▸ Исходный текст:

----------

- 184 -

БОЛЬШОЙ ГОЛОД

 

С октября 1941 года питание в лагере, сносное в начале осени, резко ухудшилось. Постепенно отменили все добавки, баланда стала как вода, хлеб - как сырая глина. В начале ноября ударили сильнейшие морозы, а с ними началась и массовая смертность зеков от голода, которая длилась ноябрь-декабрь 1941 и январь-февраль 1942 года. Мы всегда точно знали, сколько людей умерло за истекшие сутки. На нашем лагпункте это количество колебалось от 8 до 12 человек. Лагпункт насчитывал тогда около 800 человек, стало быть, умирало не менее 1% в сутки. Большой голод продолжался около 4 месяцев. Выходит, что вымер весь лагерь? Да, так оно и было. И вместе с тем число лагерников оставалось на прежнем уровне, а возможно, и росло, так как почти ежедневно приходили новые этапы. Война войной, а репрессии репрессиями. Зеки, работавшие на расчистке путей, рассказывали, что теперь приходили только

 

- 185 -

товарные составы, из них высаживали людей, а конвоиры вышвыривали из вагонов закоченевшие трупы.

----------

Сохранённые записи данных:
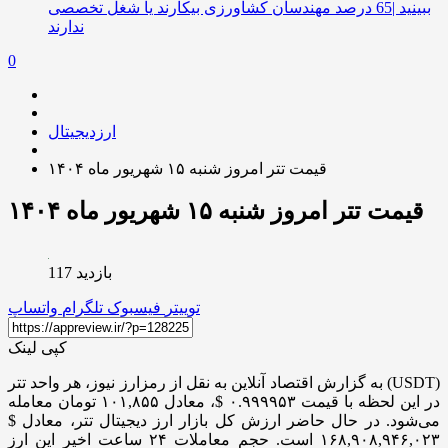
ببینید |65 درصد مهندسان کشاورزی بیکارند یا شغل تخصصی
ندارند
0
ارزدیجیتال
قیمت تتر امروز شنبه ۱۵ شهریور ماه ۱۴۰۴
قیمت تتر امروز شنبه ۱۵ شهریور ماه ۱۴۰۴
بازدید 117
توییتر
فیسبوک
تلگرام
واتساپ
کپی لینک
به گزارش اقتصاد آنلاین به نقل از رمزارز نیوز، هر واحد تتر (USDT)
در این لحظه با قیمت ۰.۹۹۹۹۵۳ $، معادل ۱۰۱,۸۵۵ تومان معامله
می‌شود. در حال حاضر ارزش کل بازار ارز دیجیتال تتر، معادل $
۱۶۸,۹۰۸,۹۴۶,۰۲۳ است. حجم معاملات ۲۴ ساعت اخیر این ارز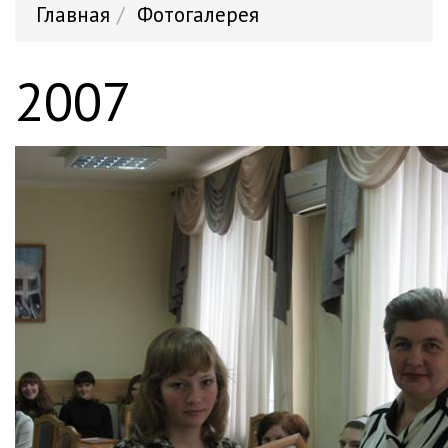
Главная
Фотогалерея
2007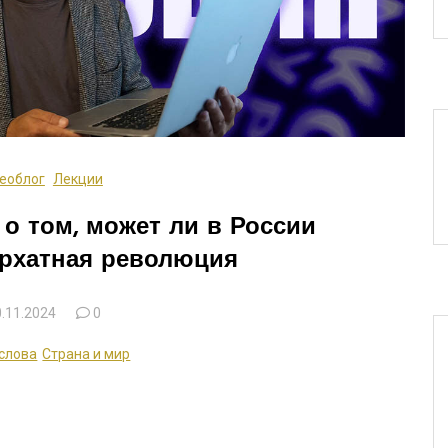
еоблог
Лекции
о том, может ли в России
архатная революция
.11.2024
0
слова
Страна и мир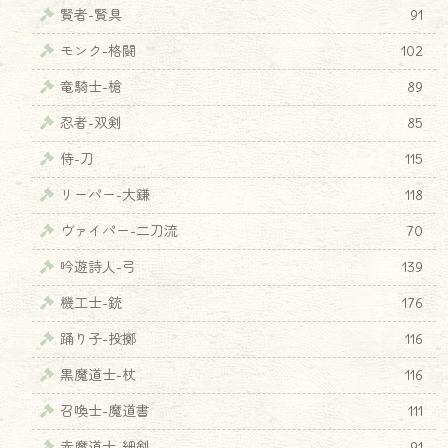
賢者-賢具
91
モンク-格闘
102
竜騎士-槍
89
忍者-双剣
85
侍-刀
115
リーパー-大鎌
118
ヴァイパー-二刀流
70
吟遊詩人-弓
139
機工士-銃
176
踊り子-投擲
116
黒魔道士-杖
116
召喚士-魔道書
111
赤魔道士-細剣
91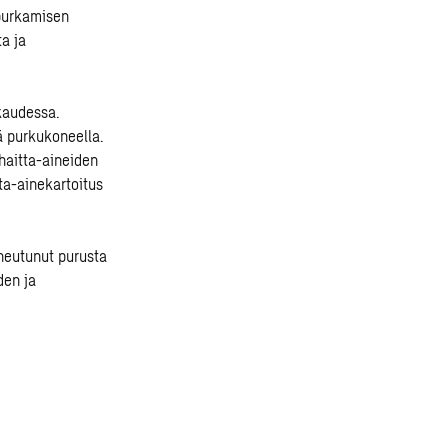
purkamisen
a ja
kaudessa.
lä purkukoneella.
 haitta-aineiden
tta-ainekartoitus
iheutunut purusta
den ja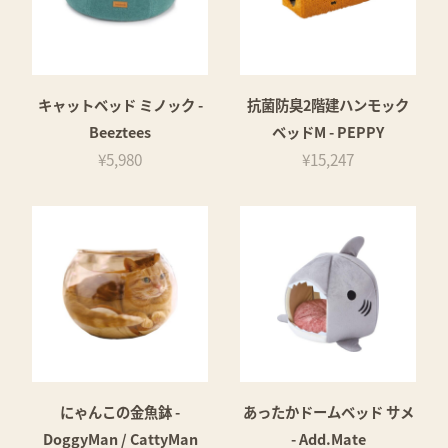
キャットベッド ミノック -
抗菌防臭2階建ハンモック
Beeztees
ベッドM - PEPPY
¥5,980
¥15,247
にゃんこの金魚鉢 -
あったかドームベッド サメ
DoggyMan / CattyMan
- Add.Mate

----------

▸ Задание 1:
Ответьте по тексту о большом голоде в лагере:
(a) С какого времени питание в лагере резко ухудшилось?
(b) Сколько человек насчитывал лагпункт в то время?
(c) Что, по рассказам зеков с расчистки путей, конвоиры вышвыривали из вагонов?
▸ Задание 2:
Продолжите текст о большом голоде в лагере, начав сразу после его последнего предложения.

▸ Ответ 1:
(a) С октября 1941 года.
(b) Около 800 человек.
(c) Закоченевшие трупы.

▸ Ответ 2:
Голодной смерти часто предшествовал понос. У зеков считалось: если понос зеленый, то еще можно спастись, а если черный, то конец, уже ничего не поможет. Да и помощи все равно ждать было неоткуда. Посылки стали поступать только в конце войны. Лагерная больница была бессильна против голода, так как больничный паек был гораздо ниже минимального рабочего.

Врачи имели строгий приказ: голодные смерти записывать в истории болезни как результат воспаления легких.

Признаком опасной близости к концу была у зеков «задница кошельком». Когда потеряны подкожные жиры, то ягодицы обвисают.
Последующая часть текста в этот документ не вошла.